Medical treatment loans are available across the districts of Rangpur, Bogra and Jessore, Bangladesh, providing access to approximately 200,000 households. Within the first year, BRAC disbursed more than 1,200 loans – a total of £77,833 – indicating a real need for formal health finance.

Field officers, all too familiar with the devastating effects that health problems can have on families, were also receptive to the provision of medical treatment loans.

Having their full support was key. As BRAC did not hire additional field staff, piloting the project involved taking on additional responsibilities. Furthermore, having already worked in the community, field officers are best placed to build understanding of local health needs and earn the trust of clients.

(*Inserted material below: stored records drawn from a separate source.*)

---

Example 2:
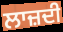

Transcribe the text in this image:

ਲਾਜ਼ਦੀ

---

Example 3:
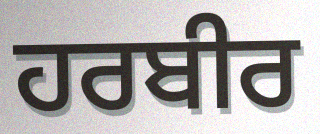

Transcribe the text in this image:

ਹਰਬੀਰ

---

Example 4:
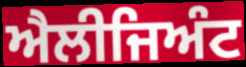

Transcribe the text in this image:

ਐਲੀਜਿਅੰਟ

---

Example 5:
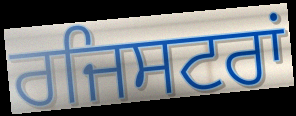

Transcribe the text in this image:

ਰਜਿਸਟਰਾਂ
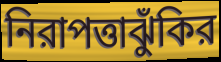
নিরাপত্তাঝুঁকির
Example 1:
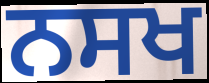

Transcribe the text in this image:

ਨਸਖ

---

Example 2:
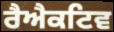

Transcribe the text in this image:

ਰੈਐਕਟਿਵ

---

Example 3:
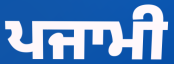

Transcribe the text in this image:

ਪਜਾਮੀ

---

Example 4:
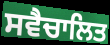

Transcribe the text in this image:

ਸਵੈਚਾਲਿਤ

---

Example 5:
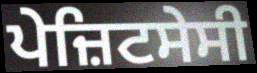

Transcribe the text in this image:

ਪੇਜ਼ਿਟਸੇਸੀ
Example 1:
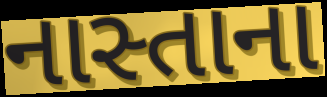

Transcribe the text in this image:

નાસ્તાના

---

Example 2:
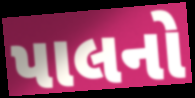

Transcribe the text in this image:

પાલનો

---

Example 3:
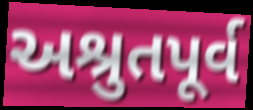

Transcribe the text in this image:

અશ્રુતપૂર્વ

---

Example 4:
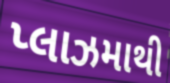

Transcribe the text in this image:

પ્લાઝમાથી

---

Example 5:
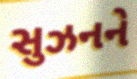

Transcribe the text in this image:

સુઝનને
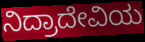
ನಿದ್ರಾದೇವಿಯ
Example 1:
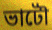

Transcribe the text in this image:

ভাটৌ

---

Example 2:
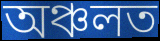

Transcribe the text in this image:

অঞ্চলত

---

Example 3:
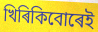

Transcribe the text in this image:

খিৰিকিবোৰেই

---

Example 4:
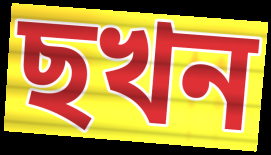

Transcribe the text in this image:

ছখন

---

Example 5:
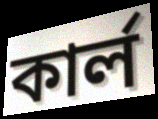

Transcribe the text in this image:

কাৰ্ল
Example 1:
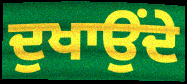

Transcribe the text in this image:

ਦੁਖਾਉਂਦੇ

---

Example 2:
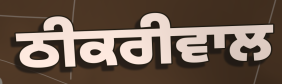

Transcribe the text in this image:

ਠੀਕਰੀਵਾਲ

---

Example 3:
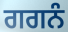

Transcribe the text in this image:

ਗਗਨੰ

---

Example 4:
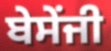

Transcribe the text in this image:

ਬੇਸੇਂਜੀ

But trust must come both ways. In the early stages of the pilot, BRAC learnt that some clients who had received their loans would use part of the lump sum for non-medical related expenses. To mitigate risk, for both clients and us, BRAC introduced a two-step disbursement process. BRAC releases part of the loan to cover initial treatment costs – e.g. a blood test. Once confirmation of a client’s treatment is received, BRAC disburses the remaining loan amount to cover further costs – e.g. for surgery. (In rare emergency cases, larger loans can be disbursed in one.)

The loan realisation rate for the pilot has been an encouraging 99.5 percent. However, expanding the reach of the loans won’t be easy. Hospital accreditation systems are weak in Bangladesh and finding trusted health providers in each area is difficult. To avoid fraud, their services must be monitored closely – putting pressure on BRAC’s health team.

If scaled, the medical treatment loan has real potential to provide access to quality health care for millions of poor families in Bangladesh, in a way that is affordable for both MFIs and clients.

With that said, the medical treatment loan is not a solution to the lack of health care for the poor, but an improvement. Unlike in most developed countries, people with low incomes are still expected to bear the brunt of their health care costs.

As clients start to think more about health care, medical treatment loans could act as a stepping-stone to sustainable solutions that provide comprehensive coverage.

Isabel Whisson is communications and knowledge management officer and Moonmoon Shehrin is a management professional for the BRAC Microfinance Programme.